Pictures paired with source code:
↓↓↓
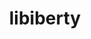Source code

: ---
title: "libiberty"
layout: cache
categories: [package, v0.21.0]
meta: {"versions": ["2.41"], "compilers": ["gcc@=11.4.0", "gcc@=9.4.0"], "oss": ["ubuntu20.04", "ubuntu22.04"], "platforms": ["linux"], "targets": ["neoverse_v1", "ppc64le", "x86_64_v3"], "stacks": ["e4s", "e4s-neoverse_v1", "e4s-power", "e4s-rocm-external", "root", "tutorial"], "num_specs": 4, "num_specs_by_stack": {"root": 4, "e4s-neoverse_v1": 1, "e4s-power": 1, "e4s-rocm-external": 1, "e4s": 1, "tutorial": 1}}
spec_details: [{"hash": "pjehrxt7h7t2jfpr2bf6ckd46tzqdctc", "compiler": "gcc@=11.4.0", "versions": ["2.41"], "os": "ubuntu20.04", "platform": "linux", "target": "neoverse_v1", "variants": ["build_system=autotools", "+pic"], "stacks": ["root", "e4s-neoverse_v1"], "size": "-", "tarball": "https://binaries.spack.io/v0.21.0/build_cache/linux-ubuntu20.04-neoverse_v1/gcc-11.4.0/libiberty-2.41/linux-ubuntu20.04-neoverse_v1-gcc-11.4.0-libiberty-2.41-pjehrxt7h7t2jfpr2bf6ckd46tzqdctc.spack"}, {"hash": "ajslymuid4dsk7a3g4pdri52fh7kiddq", "compiler": "gcc@=9.4.0", "versions": ["2.41"], "os": "ubuntu20.04", "platform": "linux", "target": "ppc64le", "variants": ["build_system=autotools", "+pic"], "stacks": ["e4s-power", "root"], "size": "-", "tarball": "https://binaries.spack.io/v0.21.0/build_cache/linux-ubuntu20.04-ppc64le/gcc-9.4.0/libiberty-2.41/linux-ubuntu20.04-ppc64le-gcc-9.4.0-libiberty-2.41-ajslymuid4dsk7a3g4pdri52fh7kiddq.spack"}, {"hash": "hvzayzqfc5ugkimcgggihg4usprqml7z", "compiler": "gcc@=11.4.0", "versions": ["2.41"], "os": "ubuntu20.04", "platform": "linux", "target": "x86_64_v3", "variants": ["build_system=autotools", "+pic"], "stacks": ["root", "e4s-rocm-external", "e4s"], "size": "-", "tarball": "https://binaries.spack.io/v0.21.0/build_cache/linux-ubuntu20.04-x86_64_v3/gcc-11.4.0/libiberty-2.41/linux-ubuntu20.04-x86_64_v3-gcc-11.4.0-libiberty-2.41-hvzayzqfc5ugkimcgggihg4usprqml7z.spack"}, {"hash": "duir6ffkanf7hwkjwgjyrvoh2nxikw3q", "compiler": "gcc@=11.4.0", "versions": ["2.41"], "os": "ubuntu22.04", "platform": "linux", "target": "x86_64_v3", "variants": ["build_system=autotools", "+pic"], "stacks": ["tutorial", "root"], "size": "-", "tarball": "https://binaries.spack.io/v0.21.0/build_cache/linux-ubuntu22.04-x86_64_v3/gcc-11.4.0/libiberty-2.41/linux-ubuntu22.04-x86_64_v3-gcc-11.4.0-libiberty-2.41-duir6ffkanf7hwkjwgjyrvoh2nxikw3q.spack"}]
---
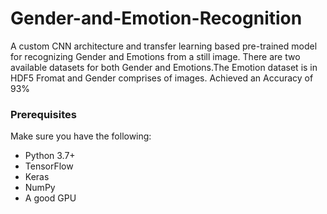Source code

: # Gender-and-Emotion-Recognition
A custom CNN architecture and transfer learning based pre-trained model for recognizing Gender and Emotions from a still image.
There are two available datasets for both Gender and Emotions.The Emotion dataset is in HDF5 Fromat and Gender comprises of images.
Achieved an Accuracy of 93%

### Prerequisites

Make sure you have the following:

- Python 3.7+
- TensorFlow
- Keras
- NumPy
- A good GPU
↑↑↑
» **Work instructions**
In the entries above, count each line that includes "Gender" and report the total with no other text.

» **Output for this task**
3